One-room schools, with many grades in that one room, were once the norm in this nation; they lingered a long while in the mountain South, which struggled economically in the decades following the Civil War. Even after the move to tax-supported high schools was made in Mitchell County during the 1920s, pupils in elementary grades continued to attend a neighborhood school – one to which they could walk.
None of the students in this photograph of the school on Beaver Creek, made in the 1930s, has been identified, but they likely had surnames like Autrey, Carpenter, Gunter, Henline, Hise, Pendley, Pitman, Stamey, and Swann; many families with these names lived in the neighborhood in the 1930 federal census.
Mitchell County, in the 1930s, had 27 single-teacher schools according to Voices of the Valley, Elizabeth Hunter’s history of the county’s first 150 years. “Thirteen had a single teacher, four had 2 teachers; three had 3. The remaining seven schools had anywhere from 4 (Ledger) to 16 (Harris Elementary).” Many of these teachers had little training in the vocation, although some were able to attend Mitchell Collegiate Institute for a year and receive a certificate to teach elementary grades.
Eventually, teachers began to obtain more intensive training. Some prospective teachers attended “Normal Schools, as the teacher-training institutions were called. Appalachian State University began its existence as Watauga Academy in 1899, evolved to the two-year Appalachian State Normal School, and soon became in 1929 the four-year Appalachian State Teachers College.
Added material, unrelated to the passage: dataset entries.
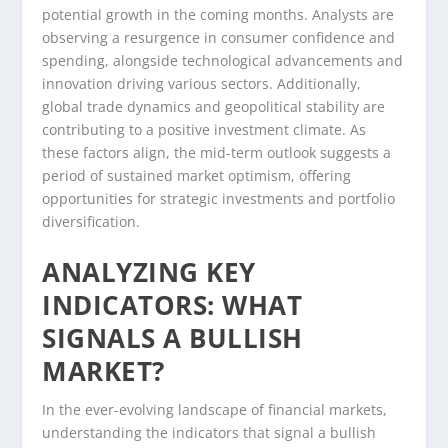
potential growth in the coming months. Analysts are
observing a resurgence in consumer confidence and
spending, alongside technological advancements and
innovation driving various sectors. Additionally,
global trade dynamics and geopolitical stability are
contributing to a positive investment climate. As
these factors align, the mid-term outlook suggests a
period of sustained market optimism, offering
opportunities for strategic investments and portfolio
diversification.
ANALYZING KEY
INDICATORS: WHAT
SIGNALS A BULLISH
MARKET?
In the ever-evolving landscape of financial markets,
understanding the indicators that signal a bullish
It appears that the teacher in the photo was a woman, although Ralph Gunter, born on Beaver Creek in 1925 and an attendee at the school “up the creek,” remembered a male teacher who was quick to cane recalcitrant or unruly students. Items in the Asheville Citizen-Times reveal the names of two women who taught in that school – Lucille Carmichael and Nellie Buchanan.
The 8/27/1931 edition of the Citizen-Times described the marriage of Lucille Carmichael of Thomasville, a graduate of the Asheville Normal School and a teacher at Beaver Creek School for 2 years, to Frank P. Ellis of Spruce Pine. The Citizen-Timeson 3/3/1932 reported that there had been not only “an unusually good school of seven months” at Mitchell County’s Bandana School, but that “the Beaver Creek school, taught by Miss Nellie Buchanan, has also come to a very successful close.”